ANS: D The nurse should identify that an appropriate developmental task for a 47-year-old client would be to achieve established life goals and consider the welfare of future generations. According to Erikson, the client would be in the generativity versus stagnation stage of development.

A 12-year-old girl becomes hysterical every time she strikes out in softball, falls down when roller-skating, or loses when playing games. According to Peplau's interpersonal theory, in which stage of development should the nurse identify a need for improvement? A. "Learning to count on others" B. "Learning to delay satisfaction" C. "Identifying oneself" D. "Developing skills in participation"

ANS: D The nurse should identify that this client needs to improve in the "Developing skills in participation" stage of Peplau's interpersonal theory.

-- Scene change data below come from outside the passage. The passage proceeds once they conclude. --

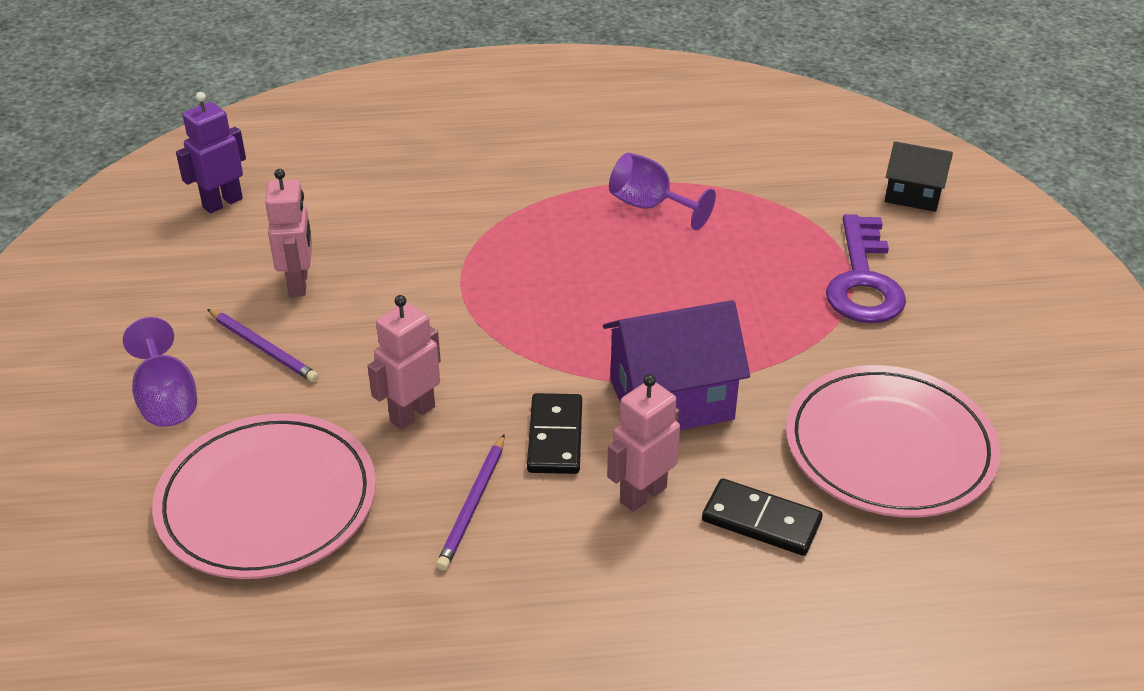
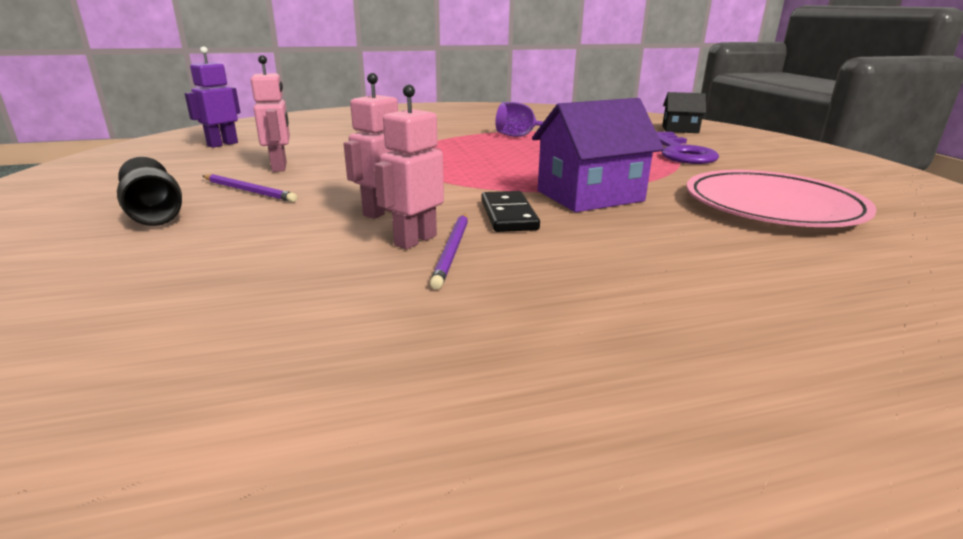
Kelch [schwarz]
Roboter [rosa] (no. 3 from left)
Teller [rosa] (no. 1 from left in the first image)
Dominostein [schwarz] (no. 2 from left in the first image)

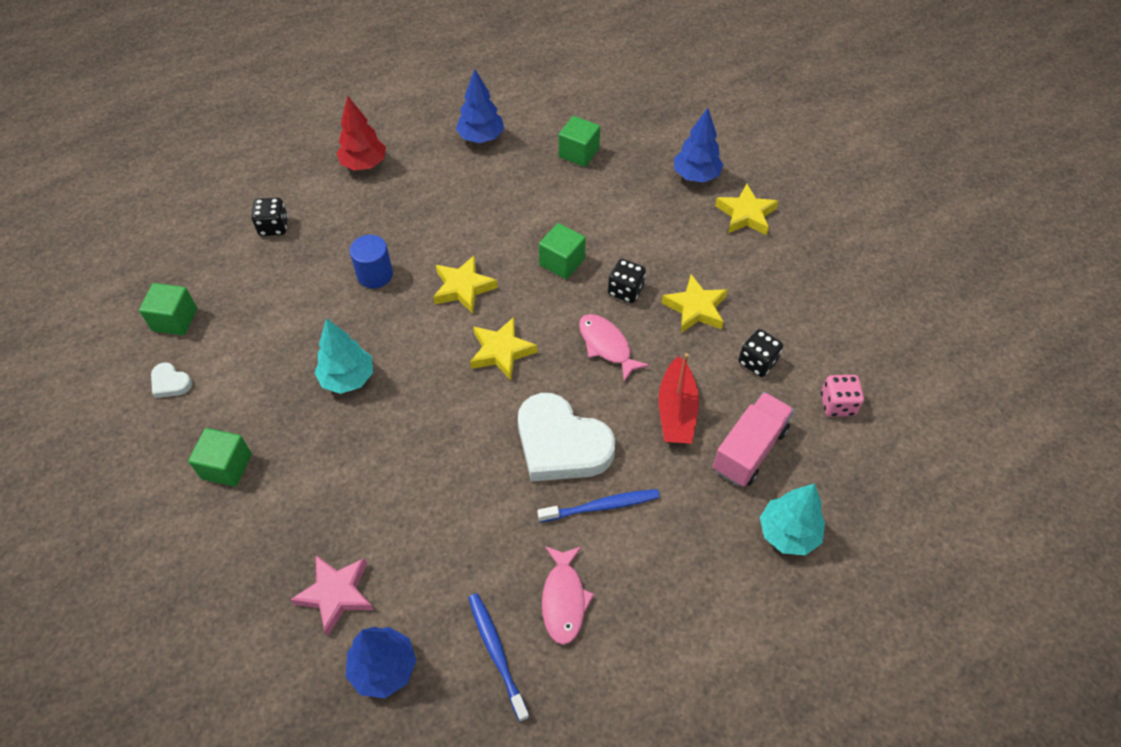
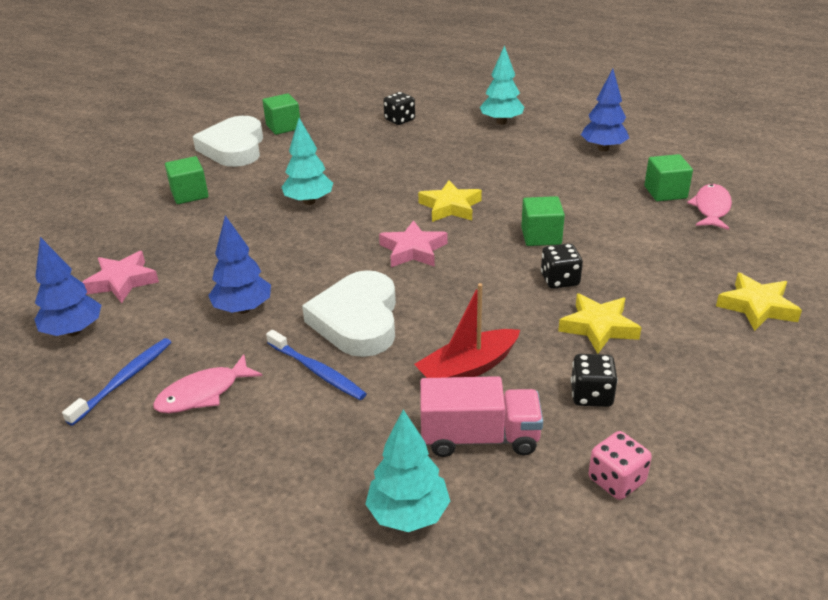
Baum [türkis] (no. 3 from left)
Baum [blau] (no. 2 from left)
Vollzylinder [blau]
Fisch [rosa] (no. 2 from left)
Stern [rosa] (no. 2 from left)
Herz [weiß] (no. 1 from left)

Older children in this phase learn the skills of compromise, competition, and cooperation with others.

A nurse directs the client interaction and plans for interventions to achieve client goals. According to Peplau's framework for psychodynamic nursing, what therapeutic role is this nurse assuming? A. The role of technical expert B. The role of resource person C. The role of teacher D. The role of leader

ANS: D The nurse who directs client interaction and plans for interventions is assuming the role of leader. According to Peplau, a leader directs the nurse-client interaction and ensures that actions are taken to achieve goals.